*Provided records*.
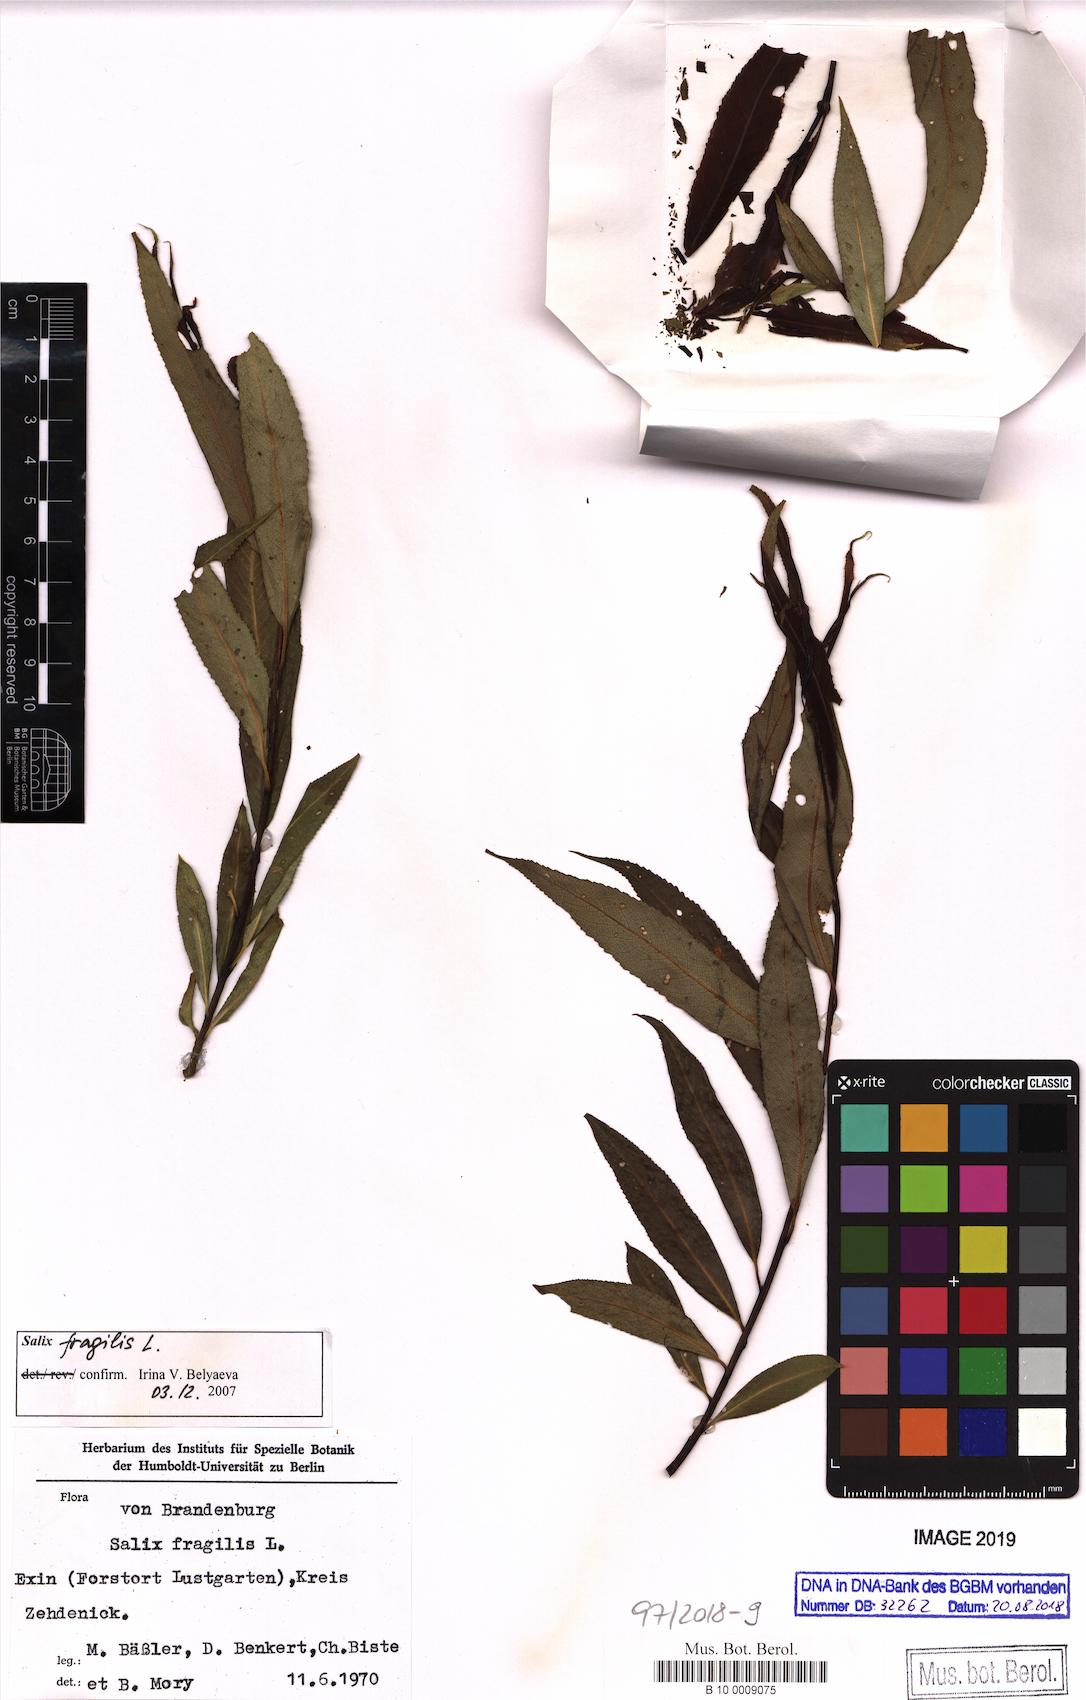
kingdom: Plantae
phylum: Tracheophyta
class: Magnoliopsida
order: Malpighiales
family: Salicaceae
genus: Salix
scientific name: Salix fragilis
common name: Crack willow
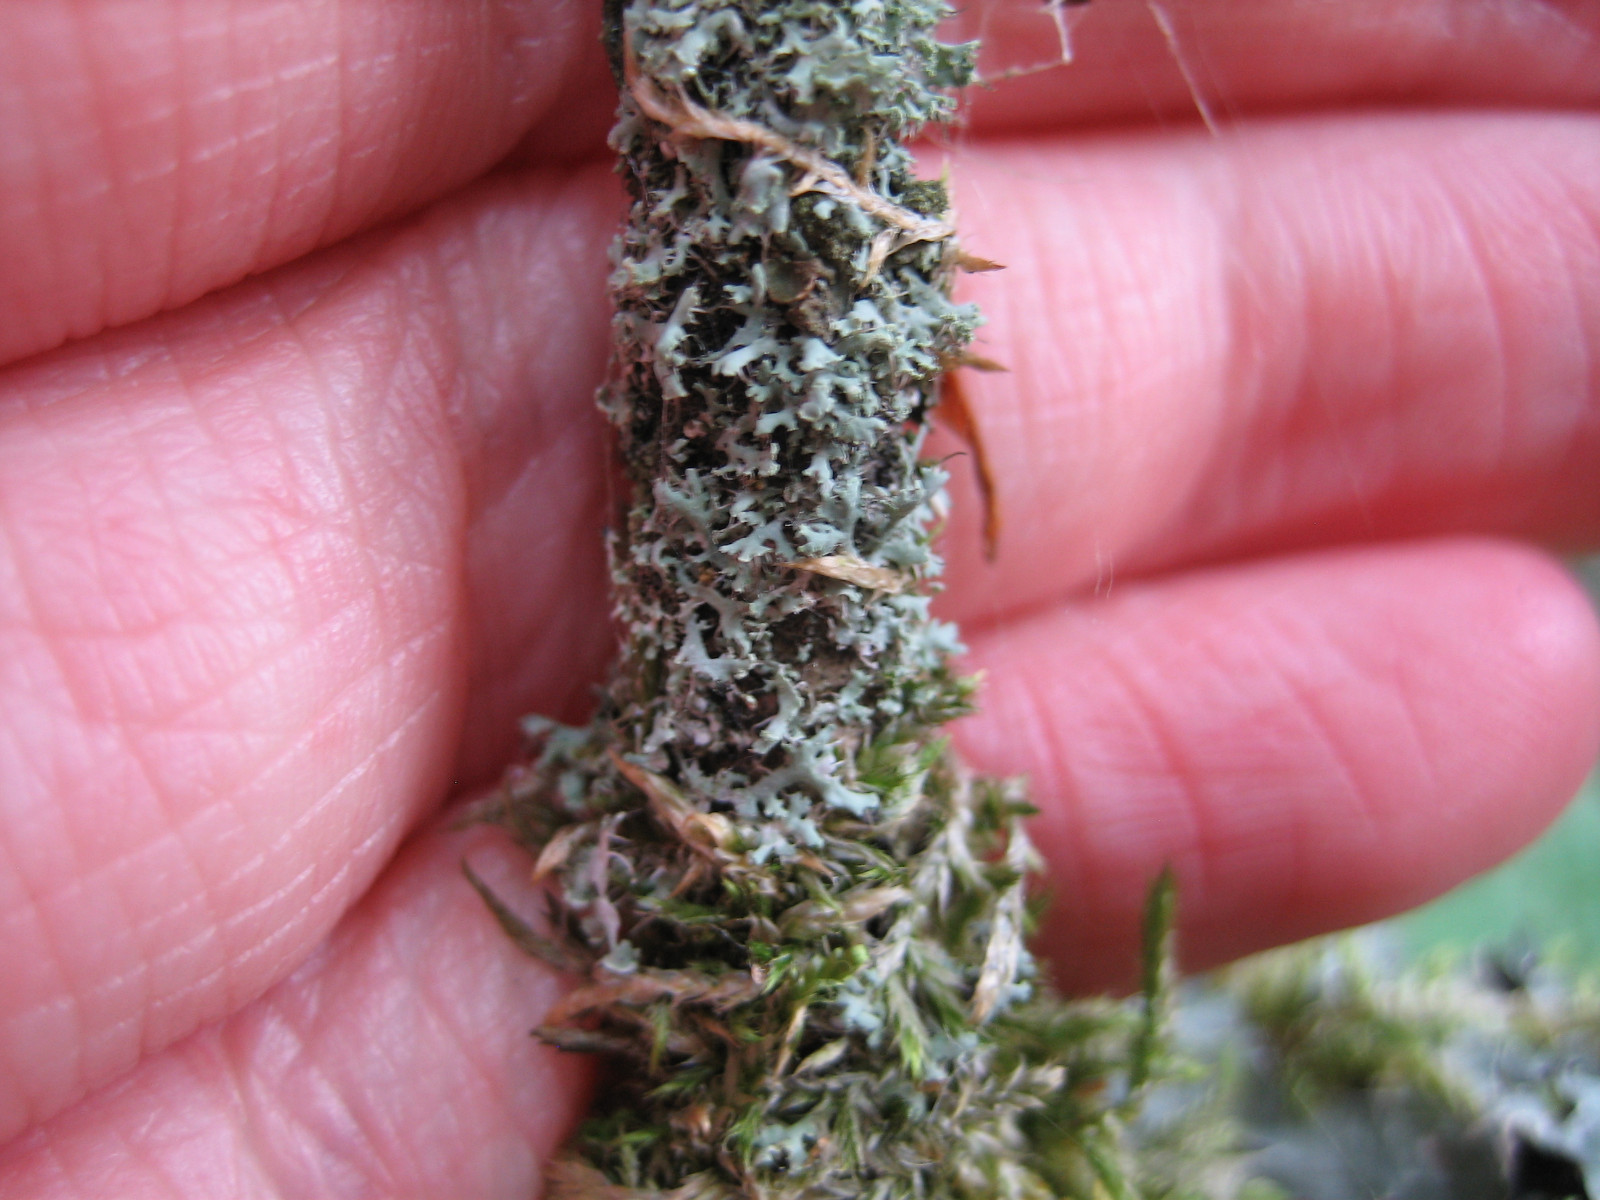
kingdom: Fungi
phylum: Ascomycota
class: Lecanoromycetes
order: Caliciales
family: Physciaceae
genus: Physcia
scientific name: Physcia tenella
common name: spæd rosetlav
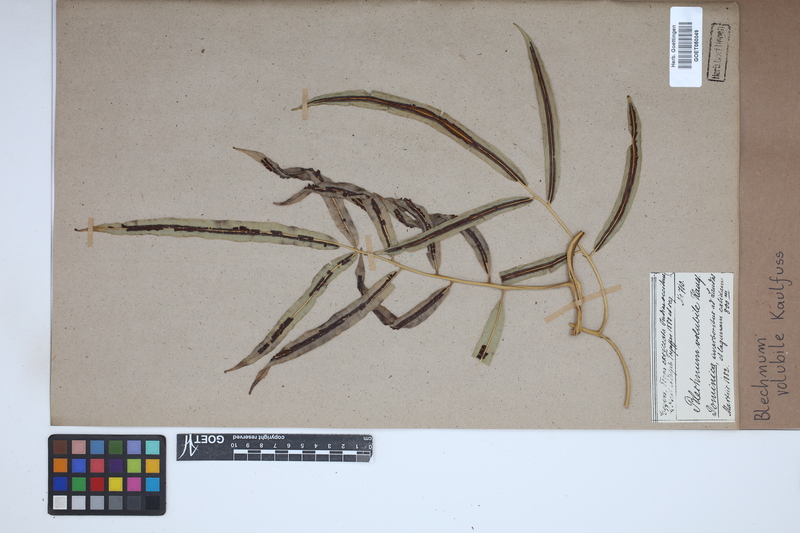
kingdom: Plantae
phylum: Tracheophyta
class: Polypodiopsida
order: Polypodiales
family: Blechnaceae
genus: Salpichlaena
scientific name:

*What is needed*. Arrange the lines of the listing above as a numbered list, skipping any blank lines and leaving out the pictures.

*Answer to this exercise*.
1. kingdom: Plantae
2. phylum: Tracheophyta
3. class: Magnoliopsida
4. order: Malpighiales
5. family: Salicaceae
6. genus: Salix
7. scientific name: Salix fragilis
8. common name: Crack willow
9. kingdom: Fungi
10. phylum: Ascomycota
11. class: Lecanoromycetes
12. order: Caliciales
13. family: Physciaceae
14. genus: Physcia
15. scientific name: Physcia tenella
16. common name: spæd rosetlav
17. kingdom: Plantae
18. phylum: Tracheophyta
19. class: Polypodiopsida
20. order: Polypodiales
21. family: Blechnaceae
22. genus: Salpichlaena
23. scientific name:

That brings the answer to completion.